とある研究者の方にお聞きしたところ、昔は、公取委の職員の方々も学者が主催する勉強会などに積極的に参加されていたそうで、それが、最近の若い職員の方々はそういうのがすっかりなくなった、ということです。

個々人が勉強していないことが原因なのか、組織の締め付けが原因なのかはわかりませんが、どうも、書く人の個性が最近は失われているようにも思われます。

ただ、これも公取委の職員の方の名誉のために申し上げると、人によってかなり違いがあって、担当官解説一つ取っても、「さすがだなぁ」と思える人と、「これ、ほとんど前の記事のコピペじゃん」という人がいます。
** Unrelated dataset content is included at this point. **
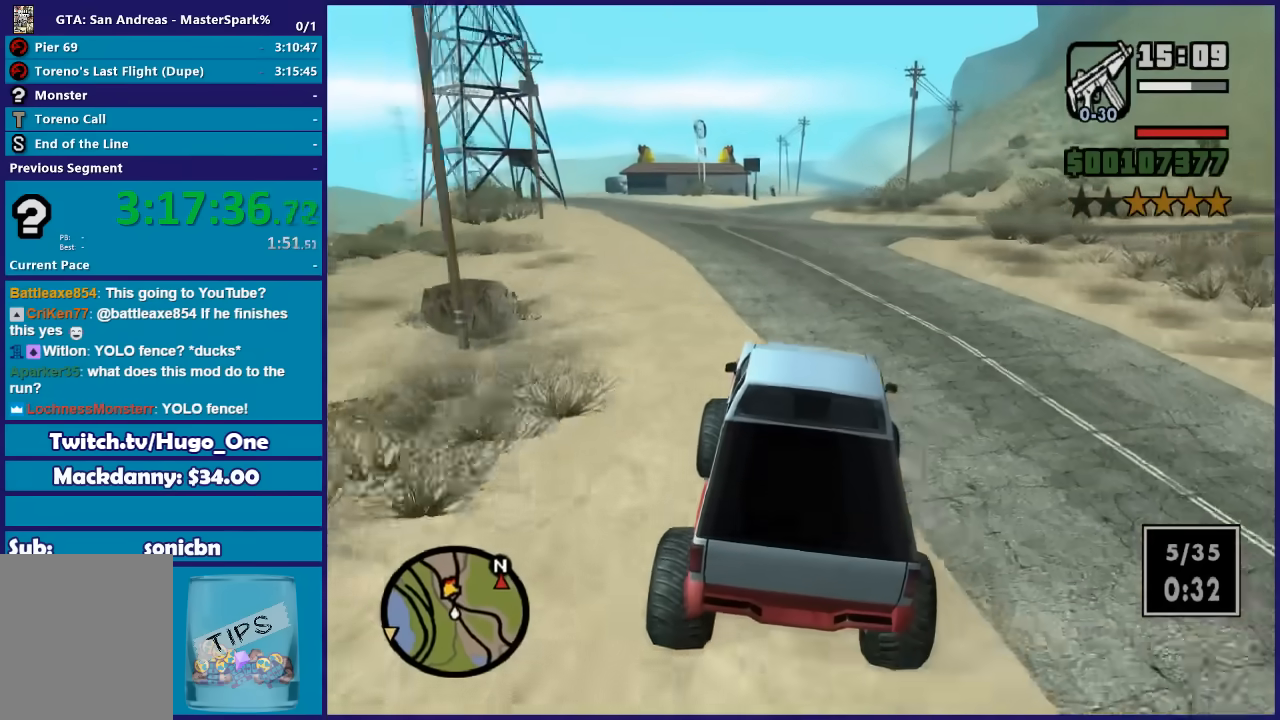
{"buttons": ["R2"], "left_stick": "center", "right_stick": "down", "button_events": []}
いち読者の立場から申し上げると、やっぱり、説得力のある踏み込んだ文章を書かれる方は尊敬しますし、実際の事件で当たっても問題の本質が見えていてやっぱりさすがだと畏敬の念を持って接するのに対して、タテマエだけの人だと、「この人はタテマエしか言わない人だ」という目で見てしまいますし、ものの見方も表面的であるように思います。

というわけで、みなさんお立場はおありかと思いますが(担当官解説を踏み込んで書けるか書けないかは、チェックする上司の個性により大きく異なる、という話を聞いたことがあります)、自分のためにも社会のためにも、やっぱりよく考えて書いた方がいいと思います。